- WORK TO BE COMPLETED
Summarize the excerpt on Massachusetts passenger rail cars in two sentences.

- EXCERPT
Massachusetts passenger rail cars

The Massachusetts Bay Transportation Authority operates a fleet of approximately 300 bilevel railcars on its Commuter Rail system. The cars are manufactured to the MBTA's specification by Kawasaki Railcar Manufacturing and Hyundai Rotem, in 7 variants that include standard coaches and cab cars. The first cars entered service in 1990, and new cars are planned to be built until the late 2020s.

== History ==
In the early 1990s, the MBTA Commuter Rail was nearing vital service expansions across its system, with expansion of the Framingham Line to Worcester and the reopening of the Old Colony Lines being expected soon. Until the early 1990s, MBTA passenger equipment consisted solely of standard capacity single level cars, which were mostly cars of the BTC-1 series, a variant of the well-known 'Comet' series cars. The BTC-1A, BTC-1B and CTC-1B cars were relatively new at the time, being made by Bombardier in the late 1980s, and hosting a seating capacity of 122–127. The older variants of these cars, the BTC-1C fleet, were originally built as BTC-1 cars and CTC-1 control cab cars in the late 1970s by Pullman-Standard, and were rebuilt by Amerail into their current specs in 1996, these cars have a total seating capacity of 114.

The MBTA also had a unique fleet of coaches manufactured by Messerschmitt-Bölkow-Blohm (MBB), which were designated as BTC-3 and CTC-3 cars. These had considerably less seating capacity than the BTC-1 cars, ranging from 88 to 94, but were equipped with restrooms, and would be the only cars on the fleet to host this accommodation until 2005.

The MBTA's first delivery for new bilevel passenger equipment from Kawasaki consisted of 50 regular coaches (BTC-4), and 23 control cab cars (CTC-4). This order was later supplemented by 17 BTC-4A cars in 1997–98, and 15 BTC-4B cars in 2001–02. In 2005–06, with the opening of the Greenbush Line nearing, the MBTA took delivery of 33 BTC-4C coaches, these cars differed from all previously ordered bilevel cars in that they were equipped with restrooms. The BTC-4C cars would also be their final order from Kawasaki. The Kawasaki cars are also referred to as the "K-cars", for short.

In 2008, the South Korean rolling stock company Hyundai Rotem won a $170 million contract to construct the MBTA's latest order for more bilevel cars. The new order consisted of 47 BTC-4D cars, and 28 CTC-5 control cars, which were the first bilevel control cab cars to be put into service since the original CTC-4s in 1990. These cars first began to arrive in 2012, and featured various technological improvements over the older cars, such as interior and exterior LED displays, and automatic door control, which eliminated the need for a conductor to be present at every opening door.

[Data entries]
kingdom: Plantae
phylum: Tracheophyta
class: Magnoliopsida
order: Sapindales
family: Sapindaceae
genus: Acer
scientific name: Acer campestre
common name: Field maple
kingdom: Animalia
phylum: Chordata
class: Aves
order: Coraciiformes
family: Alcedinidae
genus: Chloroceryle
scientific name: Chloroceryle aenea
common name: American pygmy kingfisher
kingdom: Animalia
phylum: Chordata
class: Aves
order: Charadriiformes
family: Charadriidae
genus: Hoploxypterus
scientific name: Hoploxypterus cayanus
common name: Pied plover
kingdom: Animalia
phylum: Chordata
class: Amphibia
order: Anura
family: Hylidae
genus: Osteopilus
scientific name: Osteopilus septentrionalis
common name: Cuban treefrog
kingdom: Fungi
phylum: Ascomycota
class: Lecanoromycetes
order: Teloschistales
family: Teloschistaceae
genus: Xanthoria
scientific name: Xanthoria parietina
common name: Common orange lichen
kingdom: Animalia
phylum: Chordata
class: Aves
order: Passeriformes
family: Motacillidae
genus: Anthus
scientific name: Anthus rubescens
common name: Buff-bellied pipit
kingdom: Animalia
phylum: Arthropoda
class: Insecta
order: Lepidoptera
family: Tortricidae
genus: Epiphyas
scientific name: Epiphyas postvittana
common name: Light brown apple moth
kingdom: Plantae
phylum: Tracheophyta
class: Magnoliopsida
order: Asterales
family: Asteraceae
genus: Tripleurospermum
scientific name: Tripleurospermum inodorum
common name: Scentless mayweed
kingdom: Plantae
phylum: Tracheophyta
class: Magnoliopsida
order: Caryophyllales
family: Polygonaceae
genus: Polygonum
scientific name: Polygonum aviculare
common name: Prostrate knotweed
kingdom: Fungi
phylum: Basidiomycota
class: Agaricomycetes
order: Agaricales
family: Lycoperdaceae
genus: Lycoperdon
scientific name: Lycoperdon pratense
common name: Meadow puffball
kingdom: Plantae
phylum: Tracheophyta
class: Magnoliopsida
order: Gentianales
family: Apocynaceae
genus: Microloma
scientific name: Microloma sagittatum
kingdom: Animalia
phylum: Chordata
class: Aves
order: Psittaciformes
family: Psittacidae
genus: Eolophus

- RESULT OF THIS TASK
The MBTA runs about 300 bilevel railcars on its Commuter Rail system, built to its specification by Kawasaki and Hyundai Rotem in seven variants, with the first entering service in 1990. Kawasaki supplied several orders through 2005–06, including restroom-equipped BTC-4C coaches, and Hyundai Rotem won a $170 million contract in 2008 for 47 BTC-4D coaches and 28 CTC-5 cab cars, which began arriving in 2012 with LED displays and automatic door control.